§ Reading text
Notes to Financial Statements
December 31, 2020 and 2019
1. | ORGANIZATION AND DESCRIPTION OF BUSINESS |
Nature of Business
American Robotics, Inc. (the “Company”) was incorporated on October 13, 2016 in Delaware, and is a developer of specialized drone technology. The Company manufactures an autonomous remote sensing drone solution consisting of a custom-designed drone and proprietary base station, the American Robotics Scout system, for use primarily in the agriculture industry. The Company was principally in the research and development phase and has commenced sales as it continues to build and enhance its product as it brings it to market.
Going Concern Uncertainty
The Company’s financial statements have been prepared assuming the Company will continue as a going concern. The Company has stockholders’ deficit of approximately $1.9 million as of December 31, 2020 and incurred a loss from operations of approximately $2.6 million and used approximately $2.1 million in cash for operating activities during the year ended December 31, 2020 raising substantial doubt about the Company’s ability to continue as a going concern. Management’s plans in response to this are to start commercial drone sales as well as reducing costs as needed and working towards raising additional capital through issuance of common stock or other financing to obtain the necessary funding and sustain operations.

§ Source material
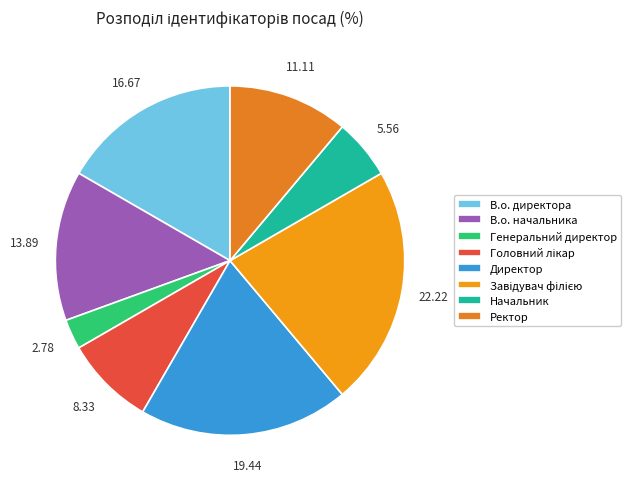

How many segments does this pie chart have?

8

§ Activity list
1) Decide whether each statement agrees with the financial statement notes, answering yes or no and quoting the words that settle it: (a) The Company was incorporated in Delaware. (b) The Scout system is meant primarily for the construction industry. (c) The Company used approximately $2.6 million in cash for operating activities in 2020.
2) Reproduce the part of the financial statement notes that opens with the words containing "Notes to Financial" and closes with "it to market.".
3) Write the next part of the financial statement notes, picking up after their last sentence.
The listing plays no part in this work.

§ Answers in order
1)
(a) Yes: "was incorporated on October 13, 2016 in Delaware"
(b) No: "for use primarily in the agriculture industry"
(c) No: "used approximately $2.1 million in cash for operating activities"

2)
Notes to Financial Statements
December 31, 2020 and 2019
1. | ORGANIZATION AND DESCRIPTION OF BUSINESS |
Nature of Business
American Robotics, Inc. (the “Company”) was incorporated on October 13, 2016 in Delaware, and is a developer of specialized drone technology. The Company manufactures an autonomous remote sensing drone solution consisting of a custom-designed drone and proprietary base station, the American Robotics Scout system, for use primarily in the agriculture industry. The Company was principally in the research and development phase and has commenced sales as it continues to build and enhance its product as it brings it to market.

3)
The Company’s ability to fund operations and capital expenditures in the future will be dependent on its ability to achieve its plan objectives. However, there can be no assurance that the Company will be able to achieve its strategic initiatives or obtain additional funding in the future. The financial statements do not include any adjustments that might result from the outcome of this uncertainty.
2. | SUMMARY OF SIGNIFICANT ACCOUNTING POLICIES |
This summary of significant accounting policies of the Company is presented to assist in understanding the Company’s financial statements. These accounting policies have been consistently applied in the preparation of the financial statements.
Basis of Presentation
The accompanying financial statements of the Company are presented in U.S. dollars in conformity with accounting principles generally accepted in the United States of America (“GAAP”).
The Notes to Financial Statements are an integral part of these statements.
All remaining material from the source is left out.